The main complaint of brokers in Puerto Rico is that clients are only concerned about price and don’t take the time to evaluate the benefits of certain coverages or provide adequate information to prepare an effective policy. If this is the case, owners suffer devastating losses when tragedy strikes. The economic situations both before and after Maria weren’t the best, but with a little planning, I believe many policyholders would’ve been in a better position to face the damages that Hurricane Maria brought to the island.
The Role Of The Risk Manager
A risk manager is a person who translates the specific needs of the business into the reality of coverage under the insurance policy. They become the conscience of the entrepreneur in all long-term decisions regarding the risk the owner of the company is willing to acquire. Insurance policies are annual, but risks change several times each year with the company’s growth and definition. As changes such as equipment purchases, service increases or employee hirings are made, the level of risk must be reevaluated and policies adjusted accordingly.
In these uncertain times with so much exposure to internal, external and global risks, the risk manager is that trusted person who protects a business by defining policies before problems occur.
Risk Management In The Business Sector
In my opinion, a lack of preventative risk management practices in Puerto Rico was exposed after Hurricane Maria. The most prevalent problem centered around poorly valued buildings. Many structures were valued based on what was owed to the bank and not on what it would cost to replace them. Current valuations were non-existent.
A variety of buildings, regardless of size, location or use, were given the same percentage of value. Policy conditions weren’t suitable for certain business models, and many owners bought the cheapest options available to them. Many on the island were negatively impacted by leaving portions of their businesses uninsured. Building extensions, premises and machinery were inadequately covered, if at all. There was no protection against loss of income, building code cost increases or flood damage.
Some business owners were sold policies with coinsurance provisions that most of them didn’t understand that was going to have a major impact on their claims by lowering the values of their buildings.
Improving Claims For The Insurer
Substandard policies that don’t offer the coverage owners “assume” they’re getting are a big problem in our industry. A risk manager can see the gaps in coverage simply by reviewing the policies in advance of any claims.

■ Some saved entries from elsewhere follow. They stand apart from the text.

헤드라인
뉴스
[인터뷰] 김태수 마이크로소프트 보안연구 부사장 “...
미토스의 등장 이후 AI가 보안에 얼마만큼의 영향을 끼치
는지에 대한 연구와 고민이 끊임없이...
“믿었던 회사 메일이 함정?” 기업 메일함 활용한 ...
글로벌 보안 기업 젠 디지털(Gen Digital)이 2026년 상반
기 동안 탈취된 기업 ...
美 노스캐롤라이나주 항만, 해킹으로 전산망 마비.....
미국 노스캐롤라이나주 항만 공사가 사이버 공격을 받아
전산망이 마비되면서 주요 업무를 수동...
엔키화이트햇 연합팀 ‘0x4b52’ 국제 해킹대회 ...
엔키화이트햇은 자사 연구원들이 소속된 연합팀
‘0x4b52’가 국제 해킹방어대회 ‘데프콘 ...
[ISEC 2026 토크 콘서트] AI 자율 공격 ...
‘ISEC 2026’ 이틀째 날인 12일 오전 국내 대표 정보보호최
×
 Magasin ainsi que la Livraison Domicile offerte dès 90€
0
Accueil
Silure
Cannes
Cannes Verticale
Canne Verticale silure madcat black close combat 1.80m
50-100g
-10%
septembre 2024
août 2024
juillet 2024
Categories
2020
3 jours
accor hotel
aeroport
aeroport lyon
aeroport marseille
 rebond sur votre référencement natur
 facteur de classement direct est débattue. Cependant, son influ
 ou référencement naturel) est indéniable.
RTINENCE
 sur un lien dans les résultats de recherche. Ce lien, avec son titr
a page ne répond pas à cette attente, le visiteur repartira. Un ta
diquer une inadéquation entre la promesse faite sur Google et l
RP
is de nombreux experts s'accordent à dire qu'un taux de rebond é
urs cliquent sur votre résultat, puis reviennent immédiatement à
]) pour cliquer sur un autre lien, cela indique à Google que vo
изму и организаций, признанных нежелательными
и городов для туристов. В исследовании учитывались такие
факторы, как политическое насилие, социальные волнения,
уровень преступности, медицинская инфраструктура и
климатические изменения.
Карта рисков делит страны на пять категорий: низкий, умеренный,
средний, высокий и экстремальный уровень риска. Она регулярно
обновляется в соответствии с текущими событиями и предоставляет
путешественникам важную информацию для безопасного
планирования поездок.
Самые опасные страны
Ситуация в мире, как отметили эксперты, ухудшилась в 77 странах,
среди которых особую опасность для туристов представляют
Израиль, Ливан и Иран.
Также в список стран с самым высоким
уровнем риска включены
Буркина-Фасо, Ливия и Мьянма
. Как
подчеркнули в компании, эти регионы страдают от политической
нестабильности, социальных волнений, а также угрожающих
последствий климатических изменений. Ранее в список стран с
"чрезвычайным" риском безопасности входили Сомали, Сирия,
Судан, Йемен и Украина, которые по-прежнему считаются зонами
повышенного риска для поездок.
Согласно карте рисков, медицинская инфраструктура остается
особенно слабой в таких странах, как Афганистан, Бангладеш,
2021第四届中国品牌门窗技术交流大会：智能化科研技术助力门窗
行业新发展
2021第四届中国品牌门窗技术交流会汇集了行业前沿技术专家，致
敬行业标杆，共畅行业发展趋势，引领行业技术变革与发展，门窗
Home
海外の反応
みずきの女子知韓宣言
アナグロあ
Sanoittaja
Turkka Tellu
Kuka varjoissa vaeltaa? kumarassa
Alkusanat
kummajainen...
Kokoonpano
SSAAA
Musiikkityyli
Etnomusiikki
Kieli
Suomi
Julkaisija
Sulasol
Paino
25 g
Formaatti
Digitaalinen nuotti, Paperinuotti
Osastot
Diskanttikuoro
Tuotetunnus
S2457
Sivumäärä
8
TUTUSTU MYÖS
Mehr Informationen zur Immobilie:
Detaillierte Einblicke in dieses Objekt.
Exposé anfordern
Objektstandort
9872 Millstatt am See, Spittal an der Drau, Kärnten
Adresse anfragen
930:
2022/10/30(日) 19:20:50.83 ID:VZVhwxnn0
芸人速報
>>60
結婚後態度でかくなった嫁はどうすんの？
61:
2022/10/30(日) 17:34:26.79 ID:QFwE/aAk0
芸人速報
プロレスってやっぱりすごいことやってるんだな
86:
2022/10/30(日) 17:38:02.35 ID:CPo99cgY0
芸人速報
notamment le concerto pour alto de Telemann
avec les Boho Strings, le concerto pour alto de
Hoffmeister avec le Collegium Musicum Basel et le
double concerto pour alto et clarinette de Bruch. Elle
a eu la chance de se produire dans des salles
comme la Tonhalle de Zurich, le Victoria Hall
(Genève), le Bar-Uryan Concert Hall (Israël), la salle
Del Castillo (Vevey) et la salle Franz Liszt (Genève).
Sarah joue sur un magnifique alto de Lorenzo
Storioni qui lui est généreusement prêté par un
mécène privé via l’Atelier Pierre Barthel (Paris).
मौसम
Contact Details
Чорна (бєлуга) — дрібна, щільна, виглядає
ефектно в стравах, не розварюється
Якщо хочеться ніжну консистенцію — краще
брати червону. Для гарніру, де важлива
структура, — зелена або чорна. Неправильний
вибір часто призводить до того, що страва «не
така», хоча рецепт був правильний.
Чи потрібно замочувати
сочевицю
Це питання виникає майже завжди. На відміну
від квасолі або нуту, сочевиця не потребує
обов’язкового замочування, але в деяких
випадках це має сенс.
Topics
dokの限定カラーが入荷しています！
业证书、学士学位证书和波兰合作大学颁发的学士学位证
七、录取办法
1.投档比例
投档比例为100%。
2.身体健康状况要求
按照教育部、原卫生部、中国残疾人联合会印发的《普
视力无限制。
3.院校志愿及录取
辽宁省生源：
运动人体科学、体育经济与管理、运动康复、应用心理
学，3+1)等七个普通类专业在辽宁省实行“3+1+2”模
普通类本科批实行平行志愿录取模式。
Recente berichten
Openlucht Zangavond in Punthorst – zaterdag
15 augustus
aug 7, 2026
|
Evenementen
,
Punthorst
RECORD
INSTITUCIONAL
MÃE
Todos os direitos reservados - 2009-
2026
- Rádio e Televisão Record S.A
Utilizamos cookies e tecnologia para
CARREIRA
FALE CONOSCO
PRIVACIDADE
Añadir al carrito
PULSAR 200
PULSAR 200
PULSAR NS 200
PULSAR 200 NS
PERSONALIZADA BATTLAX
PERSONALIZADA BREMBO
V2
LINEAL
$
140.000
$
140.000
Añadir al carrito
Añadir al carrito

Risk management options include:
• Using the help of a broker: The owner can take on the work of preparing biannual evaluations and meeting with the broker to discuss them. When a company is complex and requires many decisions on protection, this avenue may be inadequate.
• Hiring an in-house risk manager: While this route can be very effective, some businesses won’t be able to afford it and will have to look at other options.
• Outsourcing a professional risk management company: This option could lower payroll costs and primarily ensures that your company can gather the information needed and meet the requirements to help your broker improve upon premiums and coverage and provide your business with the right risk strategy and protection.
An action plan must be in place before any loss occurs. A thorough asset appraisal combined with proper documentation relieves the pressures of unforeseeable events and makes claims easier both for the insured and the insurer.